I've been calculating stuff. Does these calculations explain why some colors look off?
VGA input is terminated into 75 ohms, signal voltage 700mVpp.
EGA has two bits per color component, and so the EGA palette in 6-bit VGA DAC world is 0, 21, 42, 63, and modern 8-bit world 0, 85, 170, 255.
So generated analog VGA voltages are exactly 0/3, 1/3, 2/3 and 3/3, or 0mV, 233mV, 467mV, and 700mV.
FPGA output has 3-bit DAC, resistor values 2k, 1k and 500, IO voltage 3.3 volts, right?
I assume that all 3 ladder IO pins are configured as outputs, so the ladder output resistance is about 286 ohms then.
Given the output resistance and VGA termination, the maximum voltage is 686mV.
Not that much less than 700mV for peak brightness, should not matter much.
However, the eight possible output voltages are in multiples of 98mV:
0,98,196,294,392,490,588,686.
When ideal VGA DAC voltages are scaled from 700mV to 686mV, the four EGA color voltages would be multiples of 229mV:
0,229,457,686
So they are difficult to match.
I mean, 3/3 would match 7/7 exactly for 686mV, but 2/3 closest match is 470 (7% error in voltage) and 1/3 closest match is 196 (14% error in voltage).
Note that while DAC voltages are linear, due to gamma/human perception being logarithmic, the brightness difference is actually larger in the darker end.
So there is a greater brightness difference perceived between 200mV and 250mV than from 650mV and 700mV even if both have 50mV difference.
One solution might be to tri-state the FPGA resistor ladder LSB, so the DAC is actually 2-bit.

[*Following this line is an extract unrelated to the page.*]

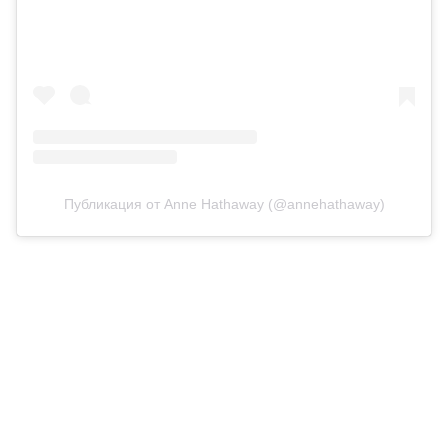
Публикация от Anne Hathaway (@annehathaway)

Then the ladder output resistance is 333 ohms and peak voltage 606mV, and the four voltages would have 202mV steps.
Not 100% sure but it might look better, monitor brightness control might just work to bring brightness up while preserving the intended brightness differences.
Or if you are going to use 1% resistors anyway, choose them wisely. The ladder output resistance should be 278 ohms. So for a 2-bit DAC, it would mean ideally resistances of 418 and 2*418, if I calculated them correctly.
Also depending on how much current the FPGA output pins can drive, the output impedance at the VGA connector should ideally be matched to 75 ohms.